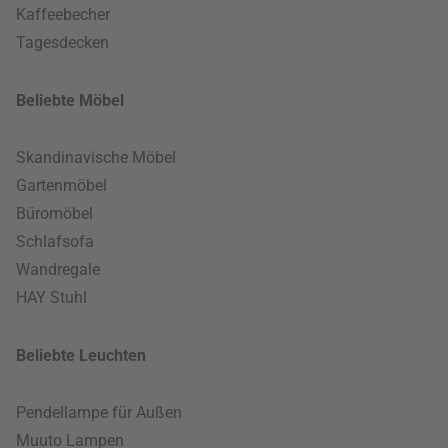
Kaffeebecher
Tagesdecken
Beliebte Möbel
Skandinavische Möbel
Gartenmöbel
Büromöbel
Schlafsofa
Wandregale
HAY Stuhl
Beliebte Leuchten
Pendellampe für Außen
Muuto Lampen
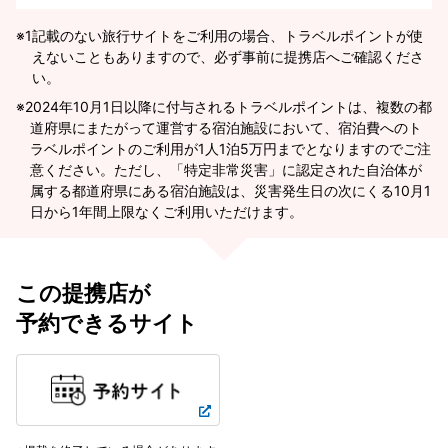
※1
記載のない旅行サイトをご利用の場合、トラベルポイントが使
えないこともありますので、必ず事前に提携店へご確認くださ
い。
2024年10月1日以降に付与されるトラベルポイントは、複数の都
道府県にまたがって運営する宿泊施設において、宿泊費へのト
ラベルポイントのご利用が1人1泊5万円までとなりますのでご注
意ください。ただし、「特定非常災害」に認定された自治体が
属する都道府県にある宿泊施設は、災害発生日の次にくる10月1
日から1年間上限なくご利用いただけます。
この提携店が
予約できるサイト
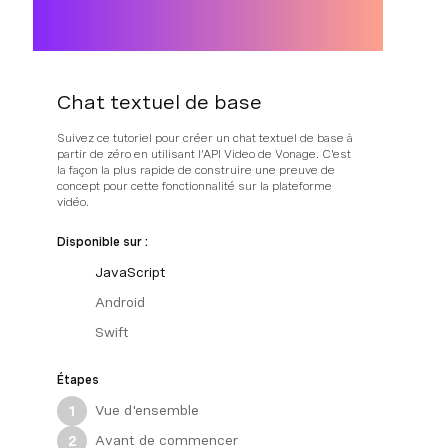
Chat textuel de base
Suivez ce tutoriel pour créer un chat textuel de base à
partir de zéro en utilisant l'API Video de Vonage. C'est
la façon la plus rapide de construire une preuve de
concept pour cette fonctionnalité sur la plateforme
vidéo.
Disponible sur :
JavaScript
Android
Swift
Étapes
Vue d'ensemble
1
Avant de commencer
2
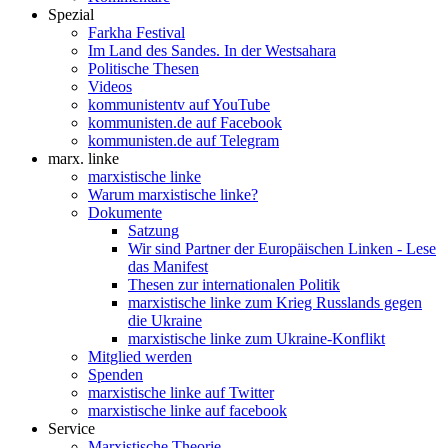
Spezial
Farkha Festival
Im Land des Sandes. In der Westsahara
Politische Thesen
Videos
kommunistentv auf YouTube
kommunisten.de auf Facebook
kommunisten.de auf Telegram
marx. linke
marxistische linke
Warum marxistische linke?
Dokumente
Satzung
Wir sind Partner der Europäischen Linken - Lese
das Manifest
Thesen zur internationalen Politik
marxistische linke zum Krieg Russlands gegen
die Ukraine
marxistische linke zum Ukraine-Konflikt
Mitglied werden
Spenden
marxistische linke auf Twitter
marxistische linke auf facebook
Service
Marxistische Theorie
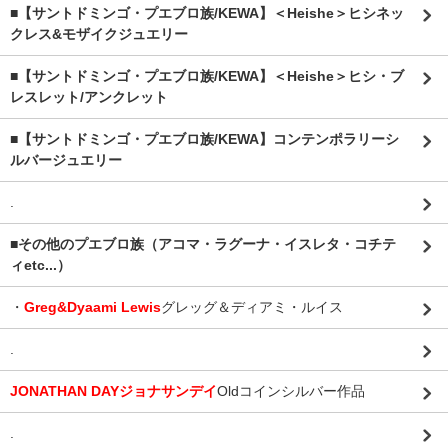
■【サントドミンゴ・プエブロ族/KEWA】＜Heishe＞ヒシネッ
クレス&モザイクジュエリー
■【サントドミンゴ・プエブロ族/KEWA】＜Heishe＞ヒシ・ブ
レスレット/アンクレット
■【サントドミンゴ・プエブロ族/KEWA】コンテンポラリーシ
ルバージュエリー
.
■その他のプエブロ族（アコマ・ラグーナ・イスレタ・コチテ
ィetc...）
・
Greg&Dyaami Lewis
グレッグ＆ディアミ・ルイス
.
JONATHAN DAYジョナサンデイ
Oldコインシルバー作品
.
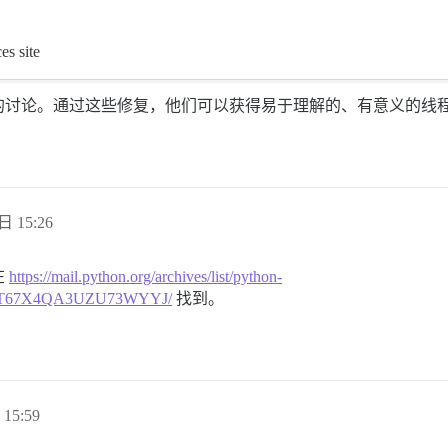
es site
的讨论。通过这些修复，他们可以获得易于理解的、有意义的线
日 15:26
在
https://mail.python.org/archives/list/python-
ACT67X4QA3UZU73WYYJ/
找到。
15:59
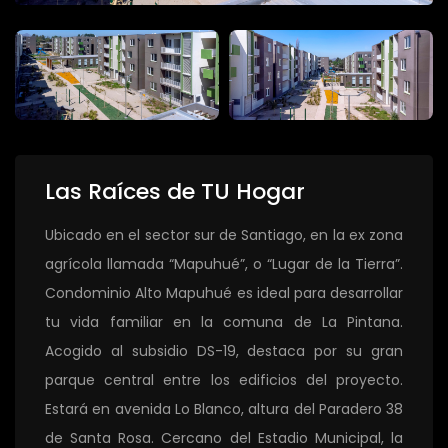
Las Raíces de TU Hogar
Ubicado en el sector sur de Santiago, en la ex zona
agrícola llamada “Mapuhué”, o “Lugar de la Tierra”.
Condominio Alto Mapuhué es ideal para desarrollar
tu vida familiar en la comuna de La Pintana.
Acogido al subsidio DS-19, destaca por su gran
parque central entre los edificios del proyecto.
Estará en avenida Lo Blanco, altura del Paradero 38
de Santa Rosa. Cercano del Estadio Municipal, la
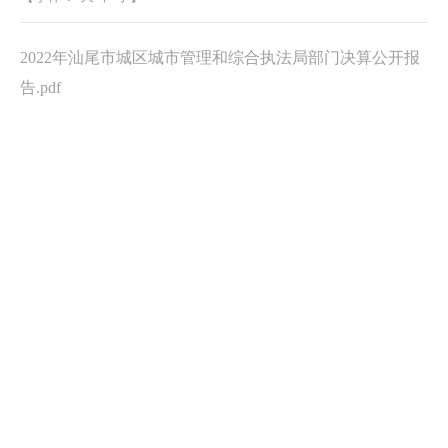
2022年汕尾市城区城市管理和综合执法局部门决算公开报
告.pdf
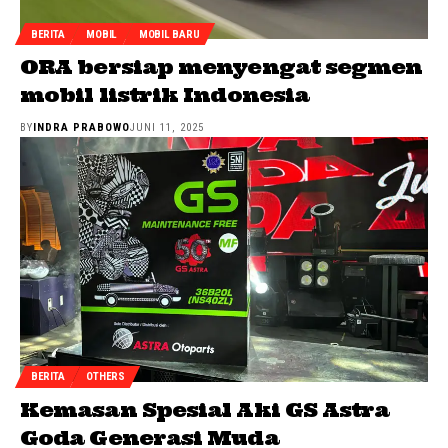
BERITA
MOBIL
MOBIL BARU
ORA bersiap menyengat segmen
mobil listrik Indonesia
BY
INDRA PRABOWO
JUNI 11, 2025
BERITA
OTHERS
Kemasan Spesial Aki GS Astra
Goda Generasi Muda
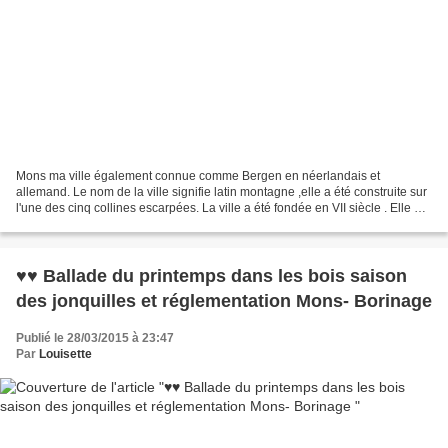
Mons ma ville également connue comme Bergen en néerlandais et
allemand. Le nom de la ville signifie latin montagne ,elle a été construite sur
l'une des cinq collines escarpées. La ville a été fondée en VII siècle . Elle est
un centre culturel et commercial...
♥♥ Ballade du printemps dans les bois saison
des jonquilles et réglementation Mons- Borinage
Publié le 28/03/2015 à 23:47
Par
Louisette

*TASK*: Nothing but the pictures is to be left out; repeat the data exactly.

*WRITTEN ANSWER*:
Kaffeebecher
Tagesdecken
Beliebte Möbel
Skandinavische Möbel
Gartenmöbel
Büromöbel
Schlafsofa
Wandregale
HAY Stuhl
Beliebte Leuchten
Pendellampe für Außen
Muuto Lampen
※1
記載のない旅行サイトをご利用の場合、トラベルポイントが使
えないこともありますので、必ず事前に提携店へご確認くださ
い。
2024年10月1日以降に付与されるトラベルポイントは、複数の都
道府県にまたがって運営する宿泊施設において、宿泊費へのト
ラベルポイントのご利用が1人1泊5万円までとなりますのでご注
意ください。ただし、「特定非常災害」に認定された自治体が
属する都道府県にある宿泊施設は、災害発生日の次にくる10月1
日から1年間上限なくご利用いただけます。
この提携店が
予約できるサイト
Chat textuel de base
Suivez ce tutoriel pour créer un chat textuel de base à
partir de zéro en utilisant l'API Video de Vonage. C'est
la façon la plus rapide de construire une preuve de
concept pour cette fonctionnalité sur la plateforme
vidéo.
Disponible sur :
JavaScript
Android
Swift
Étapes
Vue d'ensemble
1
Avant de commencer
2
Spezial
Farkha Festival
Im Land des Sandes. In der Westsahara
Politische Thesen
Videos
kommunistentv auf YouTube
kommunisten.de auf Facebook
kommunisten.de auf Telegram
marx. linke
marxistische linke
Warum marxistische linke?
Dokumente
Satzung
Wir sind Partner der Europäischen Linken - Lese
das Manifest
Thesen zur internationalen Politik
marxistische linke zum Krieg Russlands gegen
die Ukraine
marxistische linke zum Ukraine-Konflikt
Mitglied werden
Spenden
marxistische linke auf Twitter
marxistische linke auf facebook
Service
Marxistische Theorie
■【サントドミンゴ・プエブロ族/KEWA】＜Heishe＞ヒシネッ
クレス&モザイクジュエリー
■【サントドミンゴ・プエブロ族/KEWA】＜Heishe＞ヒシ・ブ
レスレット/アンクレット
■【サントドミンゴ・プエブロ族/KEWA】コンテンポラリーシ
ルバージュエリー
.
■その他のプエブロ族（アコマ・ラグーナ・イスレタ・コチテ
ィetc...）
・
Greg&Dyaami Lewis
グレッグ＆ディアミ・ルイス
.
JONATHAN DAYジョナサンデイ
Oldコインシルバー作品
.
es site
的讨论。通过这些修复，他们可以获得易于理解的、有意义的线
日 15:26
在
https://mail.python.org/archives/list/python-
ACT67X4QA3UZU73WYYJ/
找到。
15:59
Las Raíces de TU Hogar
Ubicado en el sector sur de Santiago, en la ex zona
agrícola llamada “Mapuhué”, o “Lugar de la Tierra”.
Condominio Alto Mapuhué es ideal para desarrollar
tu vida familiar en la comuna de La Pintana.
Acogido al subsidio DS-19, destaca por su gran
parque central entre los edificios del proyecto.
Estará en avenida Lo Blanco, altura del Paradero 38
de Santa Rosa. Cercano del Estadio Municipal, la
2022年汕尾市城区城市管理和综合执法局部门决算公开报
告.pdf
BERITA
MOBIL
MOBIL BARU
ORA bersiap menyengat segmen
mobil listrik Indonesia
BY
INDRA PRABOWO
JUNI 11, 2025
BERITA
OTHERS
Kemasan Spesial Aki GS Astra
Goda Generasi Muda
Mons ma ville également connue comme Bergen en néerlandais et
allemand. Le nom de la ville signifie latin montagne ,elle a été construite sur
l'une des cinq collines escarpées. La ville a été fondée en VII siècle . Elle est
un centre culturel et commercial...
♥♥ Ballade du printemps dans les bois saison
des jonquilles et réglementation Mons- Borinage
Publié le 28/03/2015 à 23:47
Par
Louisette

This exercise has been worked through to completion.